One of my more embarrassing teenage moments was when I attended an NYU summer session in 1980. I had just graduated from Durango (Colorado) High School. I was 17, had long, permed hair and a tiny little goatee like Errol Flynn. Simply put, I was extremely cool.

The class was Writing for Film & TV. The professor, Irving Falk, looked like Ray Walston ("Mr. Hand" from "Fast Times at Ridgemont High").

Now the exciting part:

There was a girl in the class. Liza Campbell. She was a classic blonde beauty, with a British accent. I would've married her in an instant without ever speaking to her.

For one writing assignment, I conveniently added the character of Liza, a beautiful exchange student from England, whom the hero (a genius teenage male) wins over in the end. So true to life.

At the next class session, Professor Falk suddenly decided to read my script to the class.

My thoughts: This is great. He likes my script. I'm a great writer. Oh, crap. He's not actually going to read it out loud. Is he?

He did. So I sat there and pretended not to feel Liza's eyes on the back of my head as I slunk down deeper in my chair feeling like a complete idiot.

About a week later, she sat at the desk next to mine, and after a moment or two of awkward silence, gently said, "You shyved your bid."

I said, "What?"

She repeated, "You shyved your bid."

"Huh?" Sweat. Nervousness.

"Your bid," she said, pointing to my chin. "You shyved it ofe."
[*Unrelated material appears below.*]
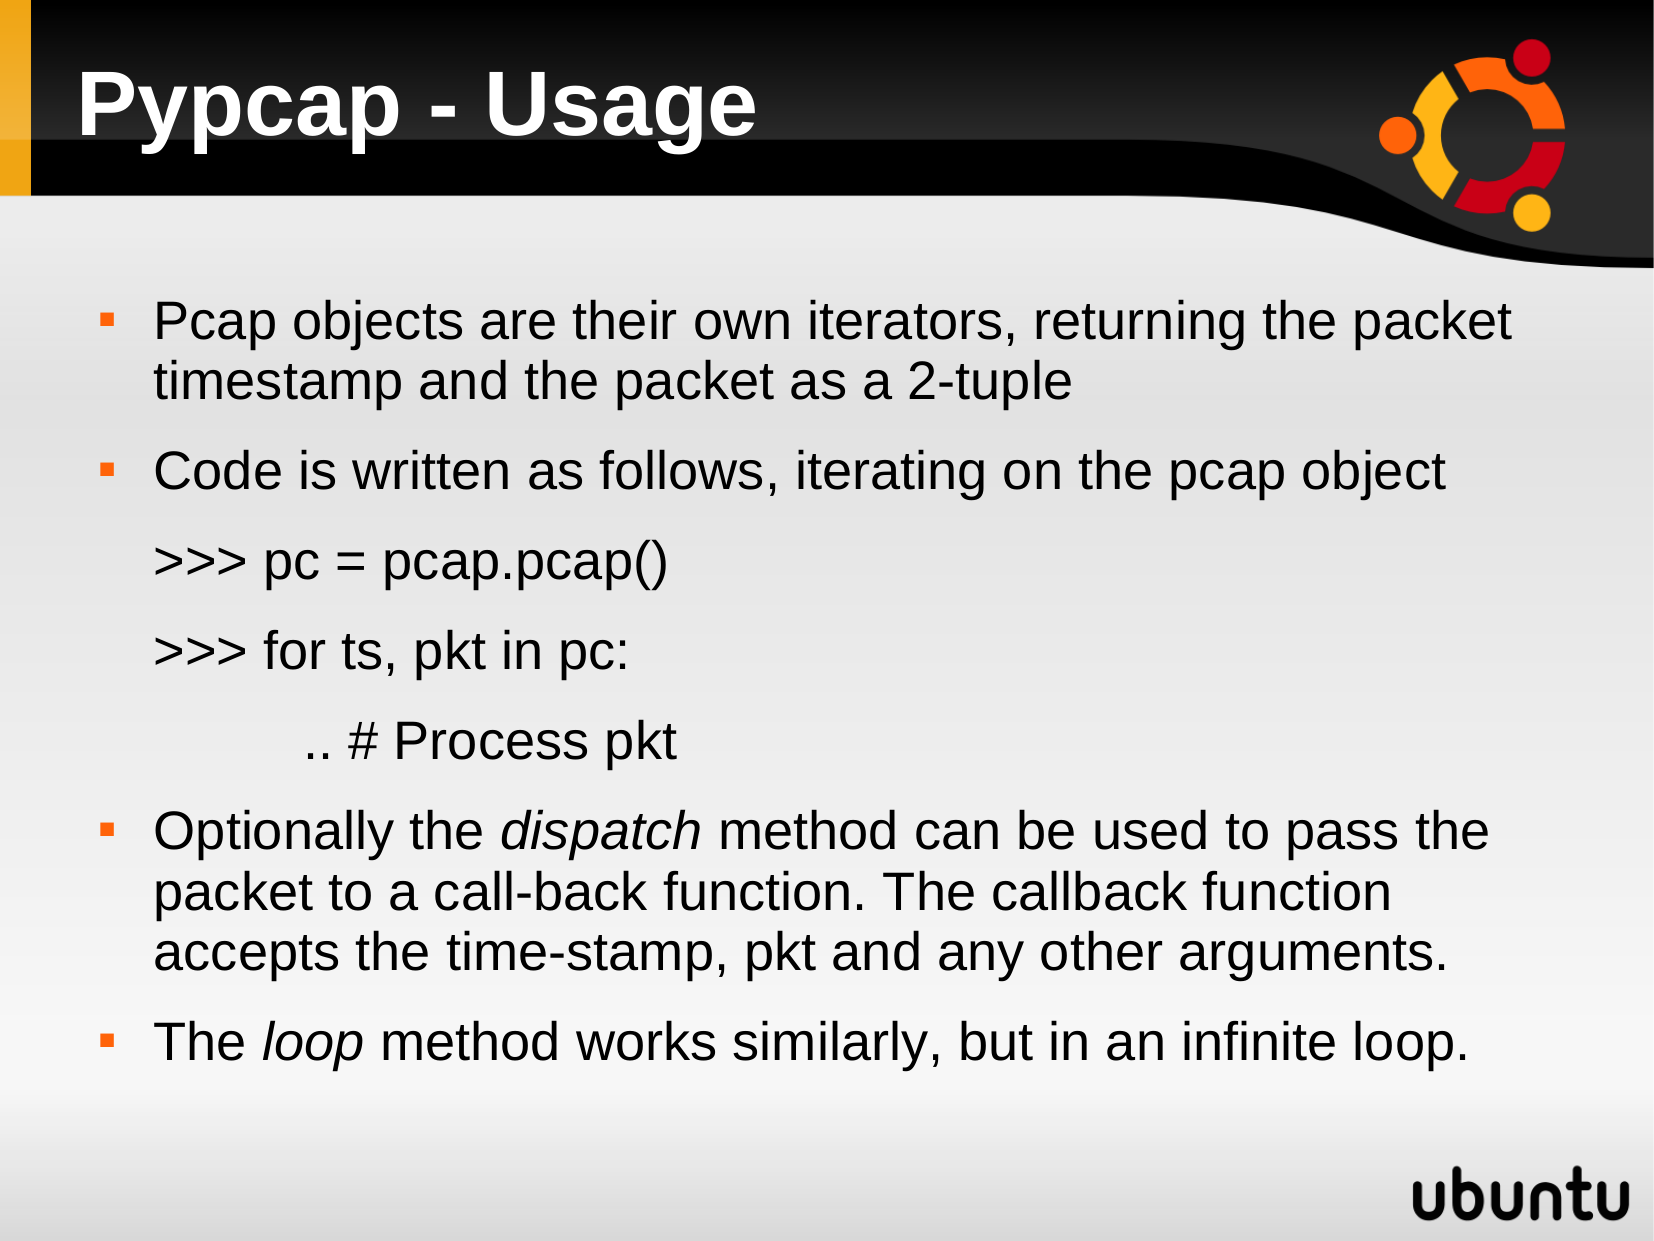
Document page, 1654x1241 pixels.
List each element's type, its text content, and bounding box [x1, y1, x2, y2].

Ah, the beard. Yes, yes. I shaved it off. 'Cause it made me look like an idiot. But the fact that you noticed makes me want to marry you again.

Fast forward. 2007. A book. A familiar-looking name. Liza Campbell, Liza Campbell, where do I know that name?
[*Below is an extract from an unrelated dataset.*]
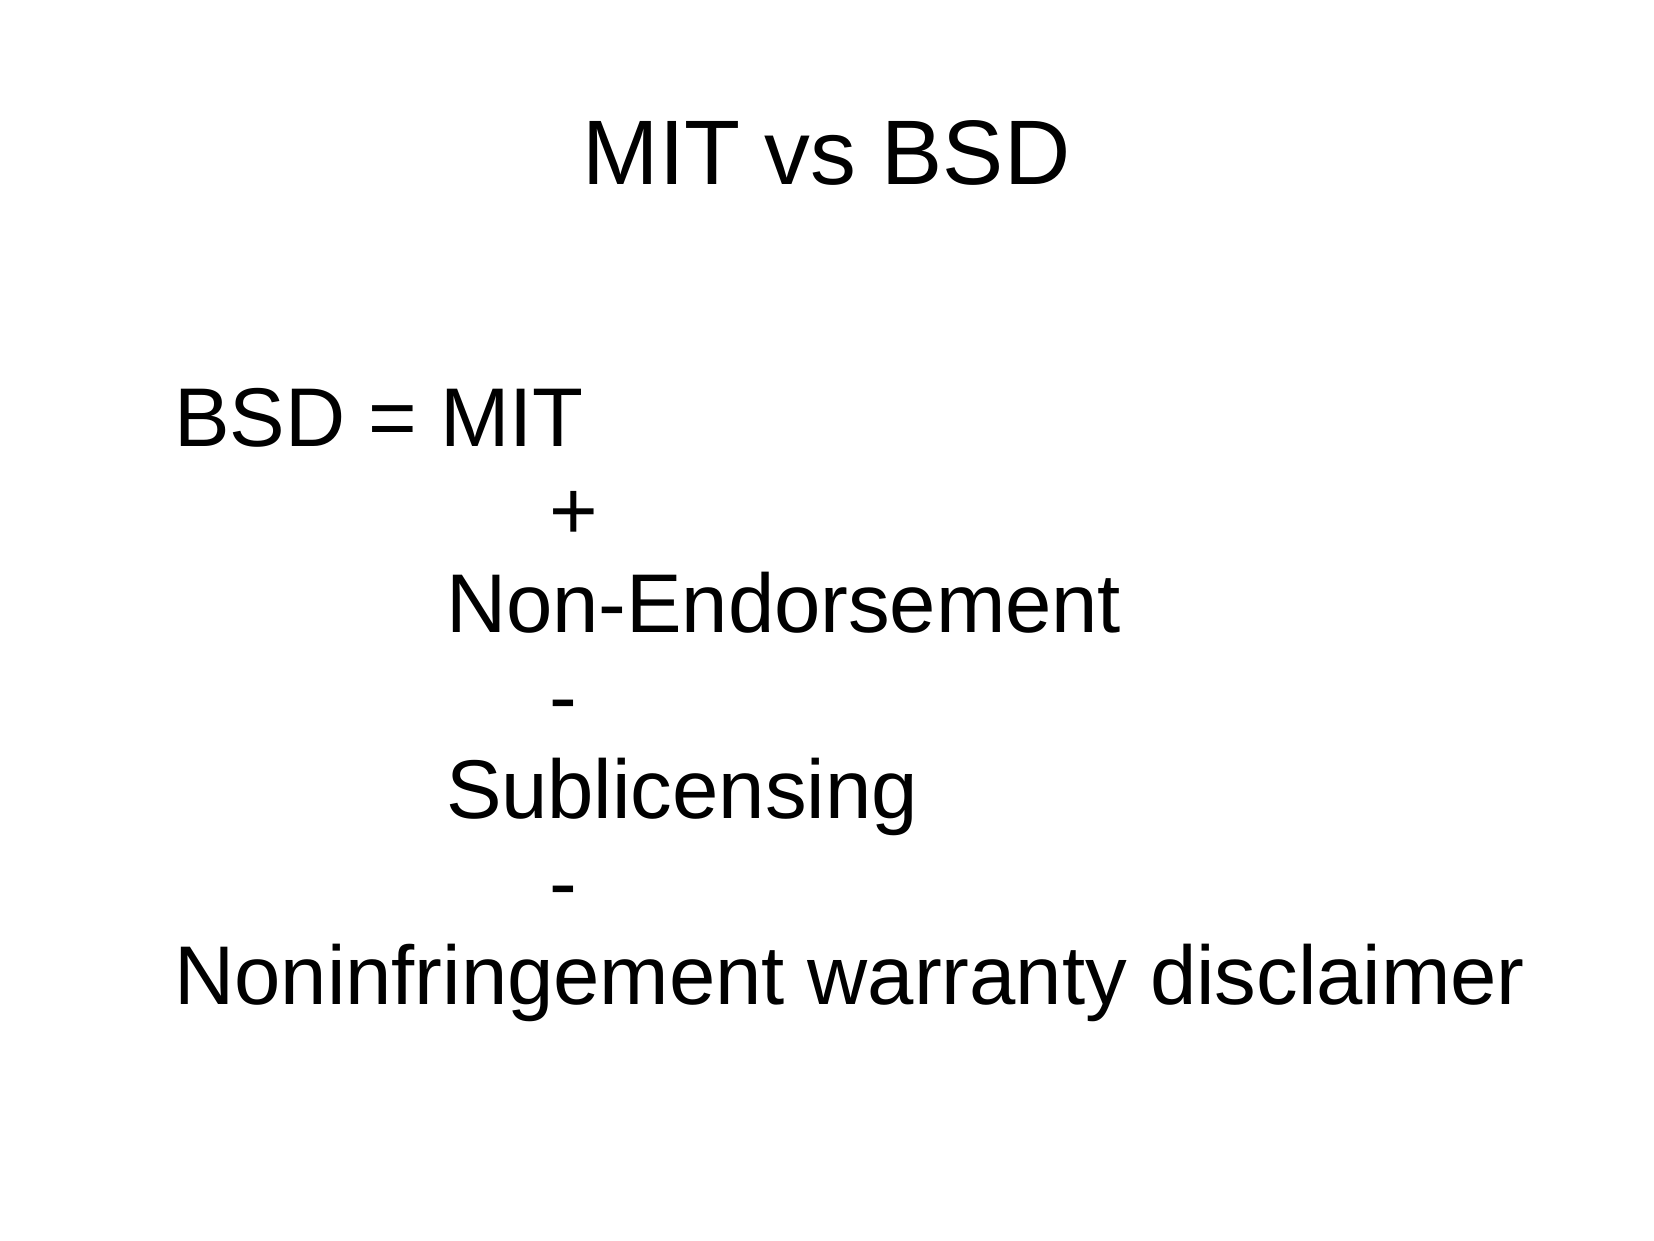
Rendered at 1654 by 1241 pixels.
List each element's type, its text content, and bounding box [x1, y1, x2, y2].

So I read the jacket cover. And it turns out she's the daughter of a Scottish Earl and was born in Macbeth's castle. I'm not up on my royalty, so I don't know what it all means. But she's still beautiful at 47.

And that's my story for the day.

Children in the Surf

I'm having a Dead Poets Society moment.

I found this old film of Coney Island from 1903-04 on YouTube.

The first thing I thought when I saw it was, "Look at all the cute litle toddlers playing in the water." The next thing I thought was, "That was 1903. All those little toddlers are long-since dead."

I love toddlers, and I would love to have been playing in the water with them 100 years ago. And so I can't help but think about the toddlers from 1903, and this wonderful little moment of happiness they shared, and the fact that it's permanently captured on film for a lucky stranger to see 100 years in the future.

Which of them died first, and how? Disease? Accident? War? Did any of them, later in life, look back and say, "I remember my parents taking me to the beach at Coney Island, and I played in the water, and it was one of the happiest memories of my childhood"?

How many really great moments like this did they have in their lives? 100? 1,000? How many will I have? How many will you have?

These are the moments of unadulterated joy that make a life worth living--not only experiencing them personally, but seeing them experienced by others, by my own kids, by complete strangers. It's one of the things that has made being a dad so fulfilling--or maybe the experience of being a dad is what awakened my appreciation of joy; I'm not sure which happened first.

The fact that these little moments of joy were the same in 1903 as they are in 2007 is comforting. I can't quite explain it. But they make the universe a teeny bit less scary.